• [WHAT IS EXPECTED]: Your task is to work out how many lines in the data include the word "Plane". Reply with the number alone.

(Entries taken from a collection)
/---
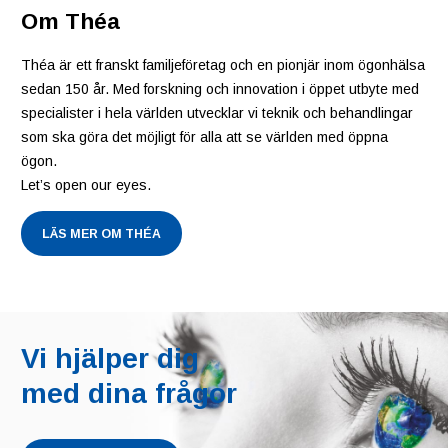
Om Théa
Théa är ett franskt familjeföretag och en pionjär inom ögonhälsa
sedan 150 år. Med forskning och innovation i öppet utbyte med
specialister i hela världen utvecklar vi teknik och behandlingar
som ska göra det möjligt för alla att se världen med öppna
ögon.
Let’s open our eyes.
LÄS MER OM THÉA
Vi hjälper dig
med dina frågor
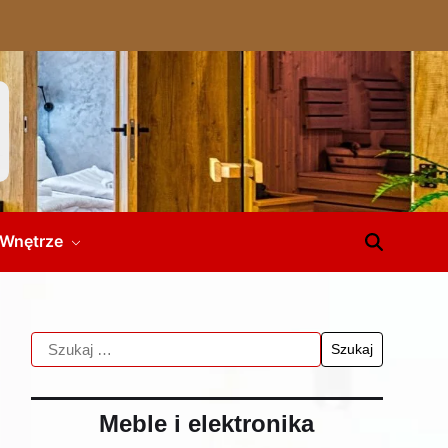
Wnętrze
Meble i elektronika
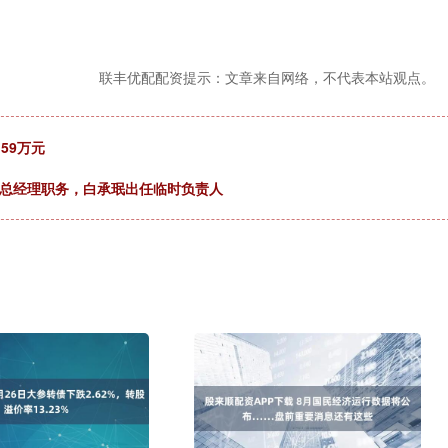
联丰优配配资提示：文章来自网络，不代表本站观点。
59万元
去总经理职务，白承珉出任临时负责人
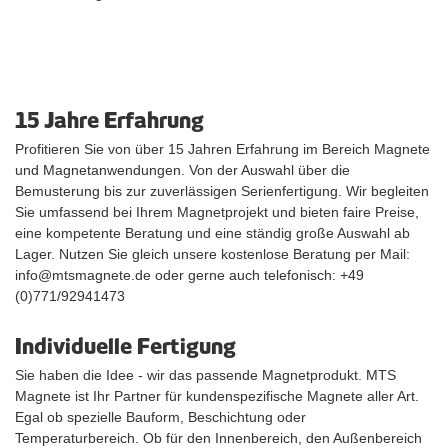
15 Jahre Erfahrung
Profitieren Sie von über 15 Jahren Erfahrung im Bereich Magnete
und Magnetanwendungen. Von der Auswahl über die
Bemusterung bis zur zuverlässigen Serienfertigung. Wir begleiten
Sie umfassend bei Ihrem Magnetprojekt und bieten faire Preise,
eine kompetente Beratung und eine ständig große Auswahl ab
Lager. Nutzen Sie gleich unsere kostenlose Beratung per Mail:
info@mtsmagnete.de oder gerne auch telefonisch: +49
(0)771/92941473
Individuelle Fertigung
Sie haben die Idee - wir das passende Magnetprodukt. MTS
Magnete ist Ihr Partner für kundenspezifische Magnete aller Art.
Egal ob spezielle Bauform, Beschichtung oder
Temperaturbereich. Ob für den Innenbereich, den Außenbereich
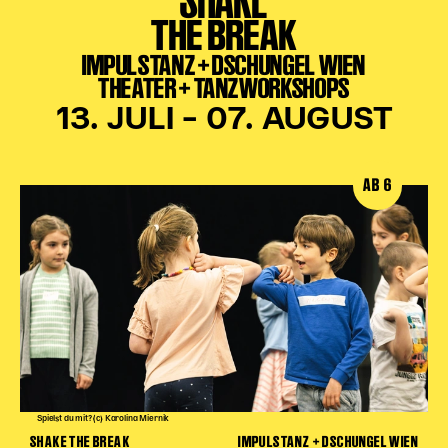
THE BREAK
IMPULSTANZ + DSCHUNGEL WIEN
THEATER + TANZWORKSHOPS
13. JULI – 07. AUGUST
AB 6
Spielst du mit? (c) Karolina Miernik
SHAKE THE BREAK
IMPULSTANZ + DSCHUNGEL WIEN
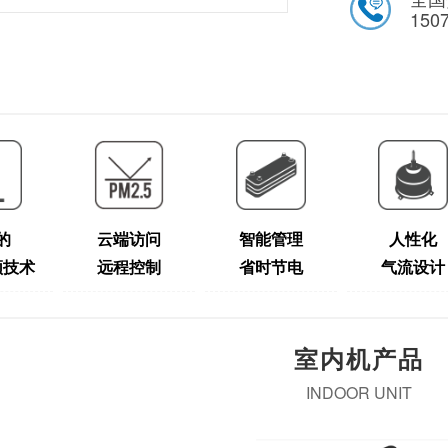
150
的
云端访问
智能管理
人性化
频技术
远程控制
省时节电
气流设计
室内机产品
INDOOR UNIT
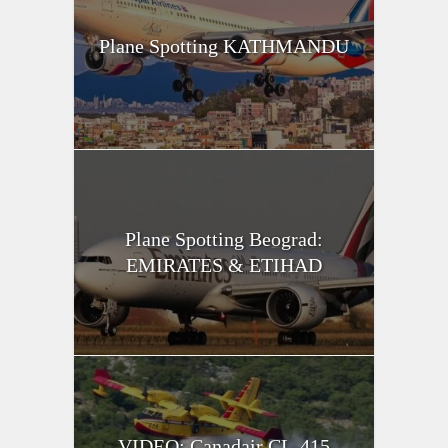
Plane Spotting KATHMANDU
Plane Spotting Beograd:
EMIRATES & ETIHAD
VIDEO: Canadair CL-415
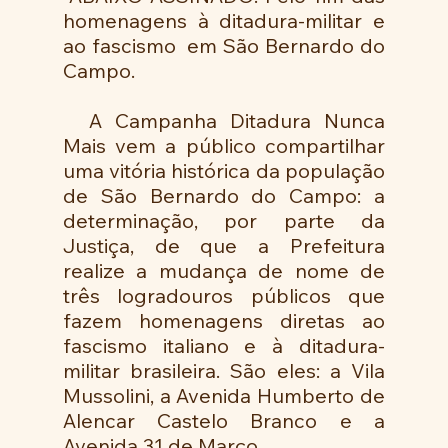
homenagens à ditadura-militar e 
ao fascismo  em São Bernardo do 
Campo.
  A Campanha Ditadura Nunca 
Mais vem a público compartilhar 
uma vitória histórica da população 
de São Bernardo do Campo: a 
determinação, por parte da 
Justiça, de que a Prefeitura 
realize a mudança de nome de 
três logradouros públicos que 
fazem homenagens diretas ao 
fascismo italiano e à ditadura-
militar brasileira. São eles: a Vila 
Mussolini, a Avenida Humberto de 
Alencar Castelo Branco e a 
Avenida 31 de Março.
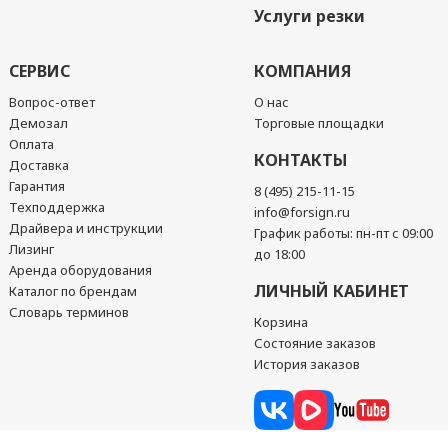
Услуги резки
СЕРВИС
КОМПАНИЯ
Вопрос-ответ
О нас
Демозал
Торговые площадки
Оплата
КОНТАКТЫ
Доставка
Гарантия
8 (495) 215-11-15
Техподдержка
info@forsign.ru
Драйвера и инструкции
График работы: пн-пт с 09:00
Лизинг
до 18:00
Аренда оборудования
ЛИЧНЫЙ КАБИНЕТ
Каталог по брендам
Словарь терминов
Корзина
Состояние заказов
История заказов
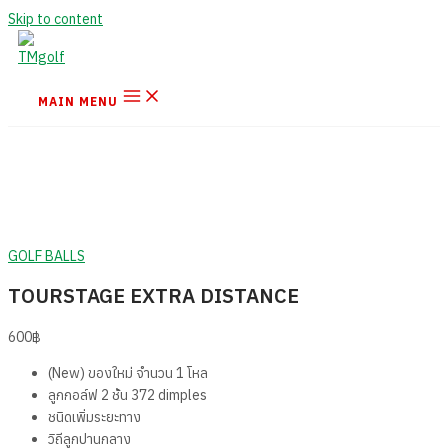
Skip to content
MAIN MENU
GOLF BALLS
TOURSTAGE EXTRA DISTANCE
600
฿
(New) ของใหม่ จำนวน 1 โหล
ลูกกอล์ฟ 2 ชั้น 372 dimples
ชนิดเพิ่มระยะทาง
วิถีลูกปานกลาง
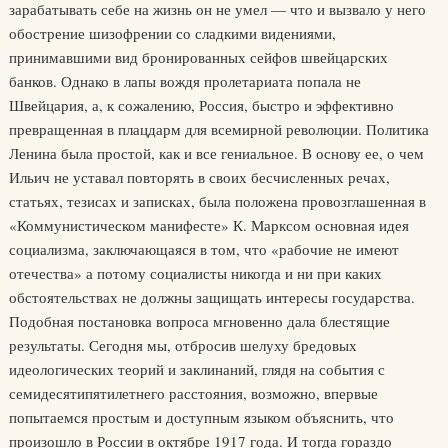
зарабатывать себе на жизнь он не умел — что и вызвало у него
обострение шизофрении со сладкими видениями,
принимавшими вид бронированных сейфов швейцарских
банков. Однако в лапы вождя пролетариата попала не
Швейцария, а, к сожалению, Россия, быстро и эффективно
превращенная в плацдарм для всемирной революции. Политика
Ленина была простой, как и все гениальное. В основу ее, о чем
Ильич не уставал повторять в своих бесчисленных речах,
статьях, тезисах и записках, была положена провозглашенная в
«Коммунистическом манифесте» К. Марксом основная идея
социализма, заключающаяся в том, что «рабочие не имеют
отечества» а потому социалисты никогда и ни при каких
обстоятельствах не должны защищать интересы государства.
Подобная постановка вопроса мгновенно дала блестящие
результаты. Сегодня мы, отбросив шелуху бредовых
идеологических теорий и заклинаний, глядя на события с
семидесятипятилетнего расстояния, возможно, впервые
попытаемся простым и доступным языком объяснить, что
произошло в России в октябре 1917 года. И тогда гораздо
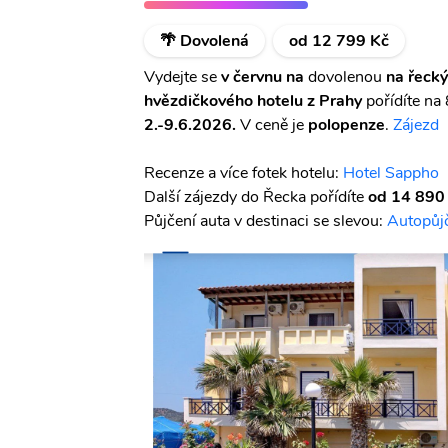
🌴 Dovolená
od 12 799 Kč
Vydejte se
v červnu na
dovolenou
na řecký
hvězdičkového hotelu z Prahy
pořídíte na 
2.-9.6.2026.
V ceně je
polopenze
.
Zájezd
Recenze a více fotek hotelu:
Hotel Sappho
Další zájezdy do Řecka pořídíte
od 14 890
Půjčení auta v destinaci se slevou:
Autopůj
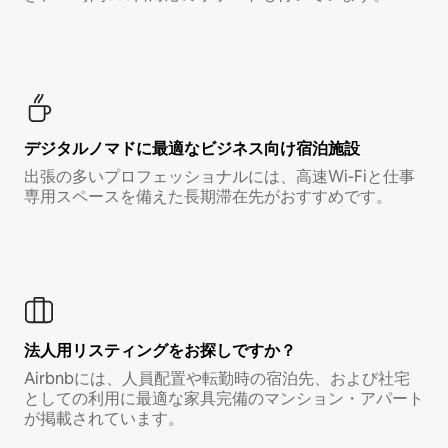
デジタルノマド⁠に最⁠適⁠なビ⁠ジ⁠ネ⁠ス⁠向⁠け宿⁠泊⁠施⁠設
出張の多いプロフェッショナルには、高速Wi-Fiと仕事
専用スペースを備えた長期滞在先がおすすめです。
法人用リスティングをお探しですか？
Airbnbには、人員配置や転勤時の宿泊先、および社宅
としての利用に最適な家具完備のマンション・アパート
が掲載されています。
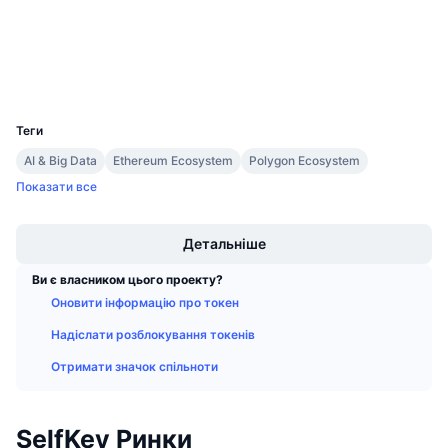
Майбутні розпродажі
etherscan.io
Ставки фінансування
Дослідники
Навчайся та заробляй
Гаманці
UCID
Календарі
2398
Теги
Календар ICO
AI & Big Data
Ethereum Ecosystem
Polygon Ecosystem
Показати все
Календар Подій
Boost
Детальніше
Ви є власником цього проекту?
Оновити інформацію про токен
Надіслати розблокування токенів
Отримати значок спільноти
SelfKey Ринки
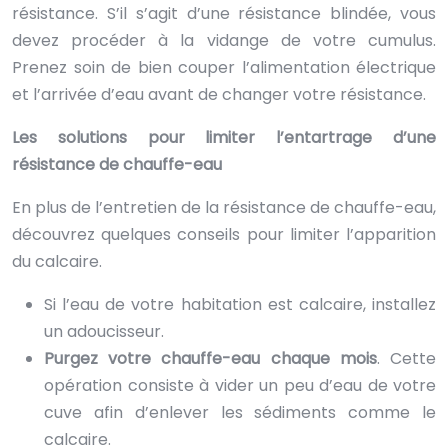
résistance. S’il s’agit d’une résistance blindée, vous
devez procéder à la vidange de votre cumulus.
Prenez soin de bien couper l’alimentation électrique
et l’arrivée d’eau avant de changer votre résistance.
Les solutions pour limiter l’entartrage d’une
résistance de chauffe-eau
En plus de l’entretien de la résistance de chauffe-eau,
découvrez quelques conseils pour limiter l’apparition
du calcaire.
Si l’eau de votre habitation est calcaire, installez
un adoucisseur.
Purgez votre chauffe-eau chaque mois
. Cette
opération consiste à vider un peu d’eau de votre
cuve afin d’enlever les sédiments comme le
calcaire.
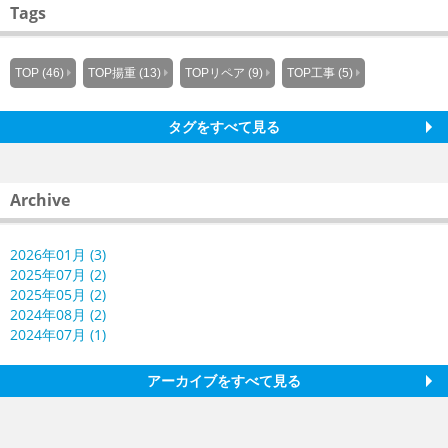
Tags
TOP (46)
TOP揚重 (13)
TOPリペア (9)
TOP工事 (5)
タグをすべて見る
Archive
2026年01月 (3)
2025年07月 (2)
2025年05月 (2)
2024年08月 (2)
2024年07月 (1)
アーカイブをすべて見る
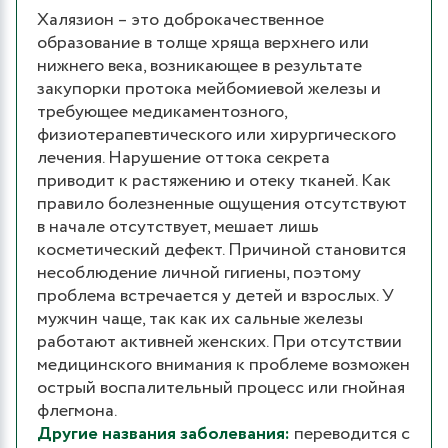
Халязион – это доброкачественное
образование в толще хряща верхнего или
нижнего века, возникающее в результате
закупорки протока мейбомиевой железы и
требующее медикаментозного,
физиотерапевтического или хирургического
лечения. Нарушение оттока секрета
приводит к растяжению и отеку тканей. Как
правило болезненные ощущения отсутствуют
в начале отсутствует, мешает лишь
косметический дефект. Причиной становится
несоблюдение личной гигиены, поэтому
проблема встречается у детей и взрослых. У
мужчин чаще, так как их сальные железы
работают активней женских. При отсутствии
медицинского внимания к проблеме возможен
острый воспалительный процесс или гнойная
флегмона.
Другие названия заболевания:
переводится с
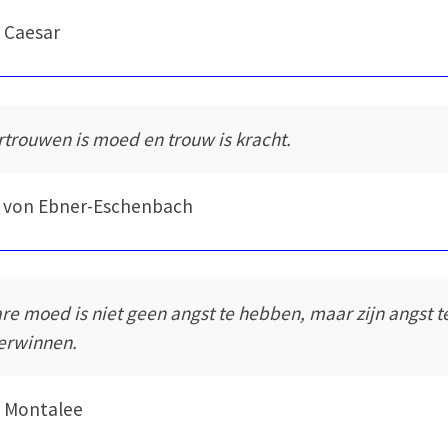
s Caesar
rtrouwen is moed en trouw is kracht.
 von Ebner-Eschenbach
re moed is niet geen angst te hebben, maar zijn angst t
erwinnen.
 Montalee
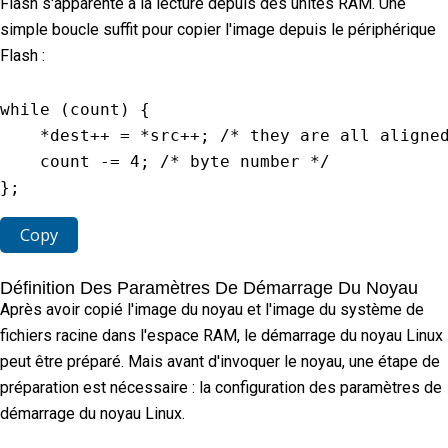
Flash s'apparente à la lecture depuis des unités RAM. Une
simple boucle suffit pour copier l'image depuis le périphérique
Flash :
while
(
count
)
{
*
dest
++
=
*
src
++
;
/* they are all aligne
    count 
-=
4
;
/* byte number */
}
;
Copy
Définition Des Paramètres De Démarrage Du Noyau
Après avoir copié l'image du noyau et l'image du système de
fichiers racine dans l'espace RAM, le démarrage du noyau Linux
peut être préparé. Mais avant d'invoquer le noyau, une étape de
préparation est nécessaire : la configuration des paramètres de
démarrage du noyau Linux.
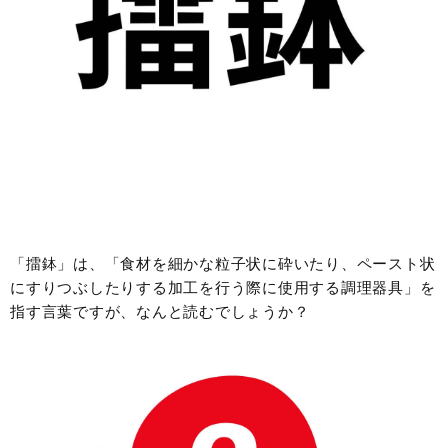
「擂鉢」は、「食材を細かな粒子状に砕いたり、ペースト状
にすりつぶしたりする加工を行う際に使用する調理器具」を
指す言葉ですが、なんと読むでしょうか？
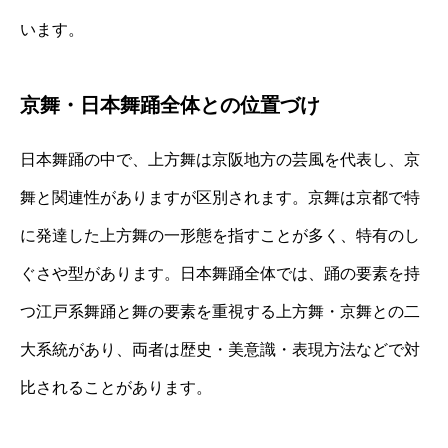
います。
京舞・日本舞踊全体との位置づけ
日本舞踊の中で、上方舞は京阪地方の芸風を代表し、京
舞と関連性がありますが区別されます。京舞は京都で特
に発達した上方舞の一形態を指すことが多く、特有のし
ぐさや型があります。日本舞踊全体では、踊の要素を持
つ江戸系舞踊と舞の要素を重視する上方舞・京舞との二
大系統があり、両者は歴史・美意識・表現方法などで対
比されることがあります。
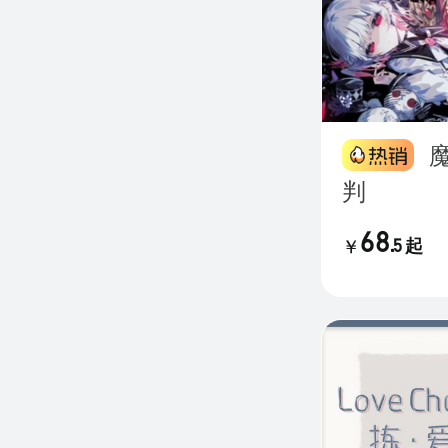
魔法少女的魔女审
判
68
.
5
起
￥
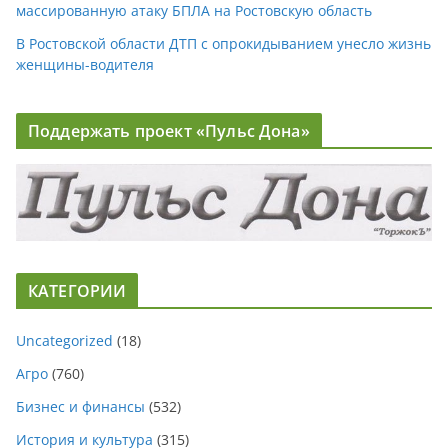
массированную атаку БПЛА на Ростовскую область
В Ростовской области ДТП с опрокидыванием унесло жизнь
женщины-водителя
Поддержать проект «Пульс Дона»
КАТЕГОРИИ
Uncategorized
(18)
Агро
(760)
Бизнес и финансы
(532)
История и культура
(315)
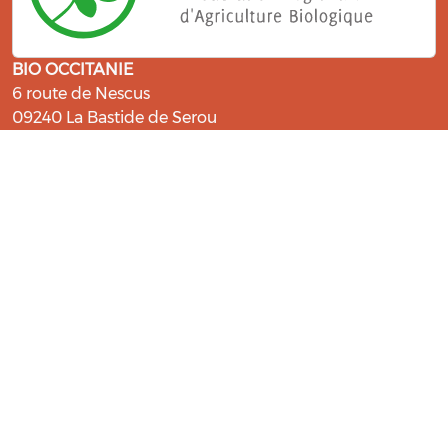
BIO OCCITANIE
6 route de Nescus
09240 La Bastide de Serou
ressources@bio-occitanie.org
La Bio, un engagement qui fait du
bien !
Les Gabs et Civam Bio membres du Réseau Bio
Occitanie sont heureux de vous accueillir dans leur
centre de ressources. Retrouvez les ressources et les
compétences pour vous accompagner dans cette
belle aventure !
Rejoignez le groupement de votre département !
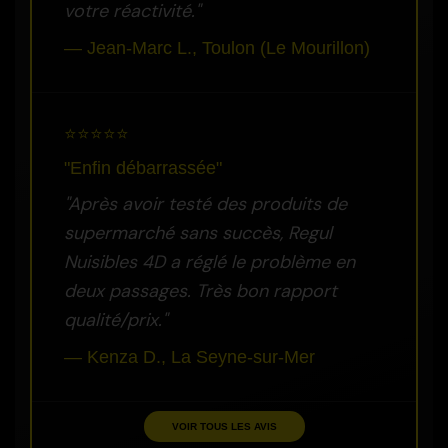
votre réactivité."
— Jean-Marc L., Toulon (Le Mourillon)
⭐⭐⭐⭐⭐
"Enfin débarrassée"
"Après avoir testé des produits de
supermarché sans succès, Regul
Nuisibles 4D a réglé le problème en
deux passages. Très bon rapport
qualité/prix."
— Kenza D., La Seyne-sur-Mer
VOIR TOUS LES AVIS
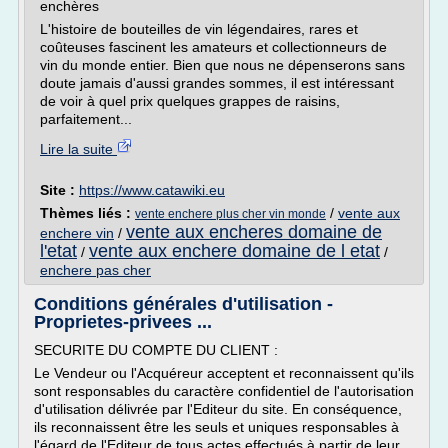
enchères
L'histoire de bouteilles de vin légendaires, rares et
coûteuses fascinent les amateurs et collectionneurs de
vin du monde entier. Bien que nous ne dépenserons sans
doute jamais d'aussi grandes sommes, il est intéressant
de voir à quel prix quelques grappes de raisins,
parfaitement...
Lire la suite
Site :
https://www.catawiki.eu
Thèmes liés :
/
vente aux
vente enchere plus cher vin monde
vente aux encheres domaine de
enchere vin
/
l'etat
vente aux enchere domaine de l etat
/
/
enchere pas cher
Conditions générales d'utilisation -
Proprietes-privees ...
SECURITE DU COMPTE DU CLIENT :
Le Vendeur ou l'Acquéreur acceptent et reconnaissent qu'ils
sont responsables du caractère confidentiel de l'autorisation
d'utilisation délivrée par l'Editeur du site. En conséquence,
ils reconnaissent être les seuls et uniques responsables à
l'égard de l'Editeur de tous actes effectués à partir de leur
\---
• [RESPONSE]: 2